Caro was caught shortly after that notorious event and was sentenced to 28 years in prison. Yet, in 2013 he was released on a dubious judicial technicality. The DEA put a $20 million prize on his head.
Mr. Lopez Obrador denied that the DEA was involved in Caro’s recapture, saying that he only knew about it after the arrest. The denial could raise eyebrows in Washington, where an extradition request is already being prepared.
Today’s energy complaint was filed with an arbitration mechanism that was built when the USMCA was negotiated during the Trump presidency. With it, Washington is signaling that it has had it with Mr.
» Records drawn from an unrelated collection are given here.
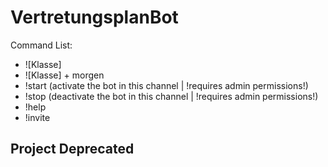 # VertretungsplanBot
Command List:
 - ![Klasse]
 - ![Klasse] + morgen
 - !start (activate the bot in this channel | !requires admin permissions!)
 - !stop (deactivate the bot in this channel | !requires admin permissions!)
 - !help
 - !invite

## Project Deprecated
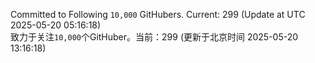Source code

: Committed to Following `10,000` GitHubers. Current: <!-- FOLLOWING_COUNT -->299<!-- FOLLOWING_COUNT --> (Update at UTC <!-- LAST_UPDATED -->2025-05-20 05:16:18<!-- LAST_UPDATED -->)<br>
致力于关注`10,000`个GitHuber。当前：<!-- FOLLOWING_COUNT -->299<!-- FOLLOWING_COUNT --> (更新于北京时间 <!-- LAST_UPDATED_CST -->2025-05-20 13:16:18<!-- LAST_UPDATED_CST -->)
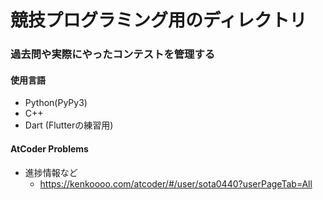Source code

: # 競技プログラミング用のディレクトリ
### 過去問や実際にやったコンテストを管理する
  
#### 使用言語
- Python(PyPy3)
- C++
- Dart (Flutterの練習用)

#### AtCoder Problems
- 進捗情報など
    - https://kenkoooo.com/atcoder/#/user/sota0440?userPageTab=All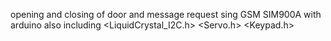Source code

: opening and closing of door and message request sing GSM SIM900A with arduino 
also including <LiquidCrystal_I2C.h>
 <Servo.h>
<Keypad.h>
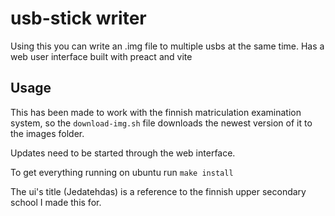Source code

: # usb-stick writer

Using this you can write an .img file to multiple usbs at the same time. Has a web user interface built with preact and vite

## Usage

This has been made to work with the finnish matriculation examination system, so the `download-img.sh` file downloads the newest version of it to the images folder.

Updates need to be started through the web interface.

To get everything running on ubuntu run `make install`

The ui's title (Jedatehdas) is a reference to the finnish upper secondary school I made this for.
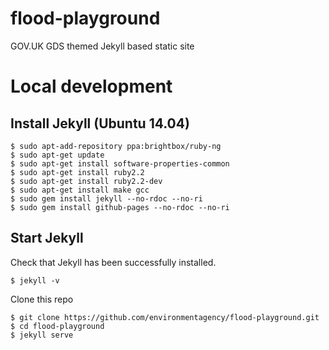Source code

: # flood-playground
GOV.UK GDS themed Jekyll based static site

# Local development

## Install Jekyll (Ubuntu 14.04)

`$ sudo apt-add-repository ppa:brightbox/ruby-ng`  
`$ sudo apt-get update`  
`$ sudo apt-get install software-properties-common`  
`$ sudo apt-get install ruby2.2`  
`$ sudo apt-get install ruby2.2-dev`  
`$ sudo apt-get install make gcc`  
`$ sudo gem install jekyll --no-rdoc --no-ri`  
`$ sudo gem install github-pages --no-rdoc --no-ri`  

## Start Jekyll

Check that Jekyll has been successfully installed.

`$ jekyll -v`  

Clone this repo

`$ git clone https://github.com/environmentagency/flood-playground.git`  
`$ cd flood-playground`  
`$ jekyll serve`  
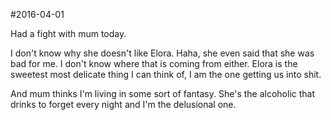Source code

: #2016-04-01

Had a fight with mum today.

I don't know why she doesn't like Elora. Haha, she even said that she was bad for me. I don't know where that is coming from either. Elora is the sweetest most delicate thing I can think of, I am the one getting us into shit.

And mum thinks I'm living in some sort of fantasy. She's the alcoholic that drinks to forget every night and I'm the delusional one.
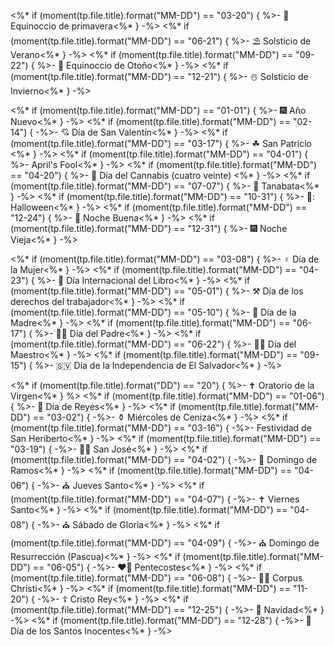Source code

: <%* if (moment(tp.file.title).format("MM-DD") == "03-20") { %>- 🌸 Equinoccio de primavera<%* } -%>
<%* if (moment(tp.file.title).format("MM-DD") == "06-21") { %>- ⛱ Solsticio de Verano<%* } -%>
<%* if (moment(tp.file.title).format("MM-DD") == "09-22") { %>- 🍁 Equinoccio de Otoño<%* } -%>
<%* if (moment(tp.file.title).format("MM-DD") == "12-21") { %>- ☃️ Solsticio de Invierno<%* } -%>

<%* if (moment(tp.file.title).format("MM-DD") == "01-01") { %>- 🎆 Año Nuevo<%* } -%>
<%* if (moment(tp.file.title).format("MM-DD") == "02-14") { -%>- 💘 Día de San Valentín<%* } -%>
<%* if (moment(tp.file.title).format("MM-DD") == "03-17") { %>- ☘ San Patricio <%* } -%>
<%* if (moment(tp.file.title).format("MM-DD") == "04-01") { %>-  April's Fool<%* } -%>
<%* if (moment(tp.file.title).format("MM-DD") == "04-20") { %>- 🌿 Día del Cannabis (cuatro veinte) <%* } -%>
<%* if (moment(tp.file.title).format("MM-DD") == "07-07") { %>- 🎋 Tanabata<%* } -%>
<%* if (moment(tp.file.title).format("MM-DD") == "10-31") { %>- 🎃: Halloween<%* } -%>
<%* if (moment(tp.file.title).format("MM-DD") == "12-24") { %>- 🎄 Noche Buena<%* } -%>
<%* if (moment(tp.file.title).format("MM-DD") == "12-31") { %>- 🎆 Noche Vieja<%* } -%>

<%* if (moment(tp.file.title).format("MM-DD") == "03-08") { %>- ♀️ Día de la Mujer<%* } -%>
<%* if (moment(tp.file.title).format("MM-DD") == "04-23") { %>- 📙 Día Internacional del Libro<%* } -%>
<%* if (moment(tp.file.title).format("MM-DD") == "05-01") { %>- ⚒ Día de los derechos del trabajador<%* } -%>
<%* if (moment(tp.file.title).format("MM-DD") == "05-10") { %>- 🤱 Día de la Madre<%* } -%>
<%* if (moment(tp.file.title).format("MM-DD") == "06-17") { %>- 👨‍👦 Día del Padre<%* } -%>
<%* if (moment(tp.file.title).format("MM-DD") == "06-22") { %>- 👨‍🏫 Día del Maestro<%* } -%>
<%* if (moment(tp.file.title).format("MM-DD") == "09-15") { %>- 🇸🇻 Día de la Independencia de El Salvador<%* } -%>

<%* if (moment(tp.file.title).format("DD") == "20") { %>- ✝ Oratorio de la Virgen<%* } %>
<%* if (moment(tp.file.title).format("MM-DD") == "01-06") { %>- 🌠 Día de Reyes<%* } -%>
<%* if (moment(tp.file.title).format("MM-DD") == "03-02") { -%>- ⚱ Miércoles de Ceniza<%* } -%>
<%* if (moment(tp.file.title).format("MM-DD") == "03-16") { -%>- Festividad de San Heriberto<%* } -%>
<%* if (moment(tp.file.title).format("MM-DD") == "03-19") { -%>- 👨‍👦 San José<%* } -%>
<%* if (moment(tp.file.title).format("MM-DD") == "04-02") { -%>- 💐 Domingo de Ramos<%* } -%>
<%* if (moment(tp.file.title).format("MM-DD") == "04-06") { -%>- ⛪ Jueves Santo<%* } -%>
<%* if (moment(tp.file.title).format("MM-DD") == "04-07") { -%>- ✝ Viernes Santo<%* } -%>
<%* if (moment(tp.file.title).format("MM-DD") == "04-08") { -%>- ⛪ Sábado de Gloria<%* } -%>
<%* if (moment(tp.file.title).format("MM-DD") == "04-09") { -%>- ⛪ Domingo de Resurrección (Pascua)<%* } -%>
<%* if (moment(tp.file.title).format("MM-DD") == "06-05") { -%>- ❤️‍🔥 Pentecostes<%* } -%>
<%* if (moment(tp.file.title).format("MM-DD") == "06-08") { -%>- 🍷🍞 Corpus Christi<%* } -%>
<%* if (moment(tp.file.title).format("MM-DD") == "11-20") { -%>- ☦️ Cristo Rey<%* } -%>
<%* if (moment(tp.file.title).format("MM-DD") == "12-25") { -%>- 🎄 Navidad<%* } -%>
<%* if (moment(tp.file.title).format("MM-DD") == "12-28") { -%>- 👶 Día de los Santos Inocentes<%* } -%>



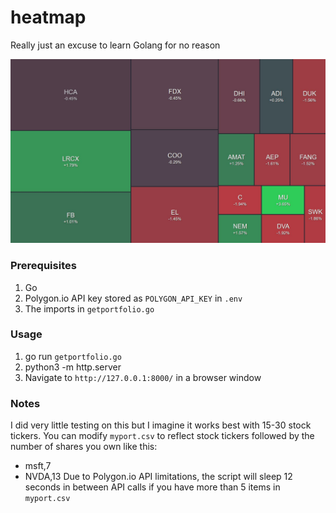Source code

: # heatmap
Really just an excuse to learn Golang for no reason

![Sample Heatmap](images/myport.JPG)

### Prerequisites
1. Go
2. Polygon.io API key stored as `POLYGON_API_KEY` in `.env`
3. The imports in `getportfolio.go`

### Usage
1. go run `getportfolio.go`
2. python3 -m http.server
3. Navigate to `http://127.0.0.1:8000/` in a browser window

### Notes
I did very little testing on this but I imagine it works best with 15-30 stock tickers.  You can modify `myport.csv` to reflect stock tickers followed by the number of shares you own like this:
* msft,7
* NVDA,13
Due to Polygon.io API limitations, the script will sleep 12 seconds in between API calls if you have more than 5 items in `myport.csv`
Lopez Obrador’s antics. Yet, the Biden administration itself may have enabled the Mexican president.
As Mr. Lopez-Obrador announced his intent to push out foreign investors from the energy market earlier this year, the American ambassador at Mexico City, Ken Salazar, stood next to him in a press conference. AMLO was “right” to seek changes to the 2013 constitutional reforms, Mr. Salazar said, as the powerful Wall Street Journal columnist, Mary Anastasia O’Grady, reported at the time.
A former Colorado senator, Mr. Salazar was sent to Mexico City after serving in Mr. Biden’s 2020 election campaign. Earlier this month the New York Times cited Washington officials saying that as ambassador, Mr. Salazar seems to “contradict his own government’s policies in the interest of aligning himself with” Mr. Lopez Obrador.
On Monday the State Department’s spokesman, Ned Price, denied the Times’s report, saying Mr. Salazar is an “outstanding ambassador who represents the interests of the American people.”
Yet, as America starts cooling on AMLO, Mr. Biden may want to rethink whether his top envoy should remain at Mexico City. Mr. Salazar, after all, is reportedly overly enamored with a populist-socialist who rails against America, our business executives, and our law enforcement agents, and who abhors an economic model that benefits America and Mexico.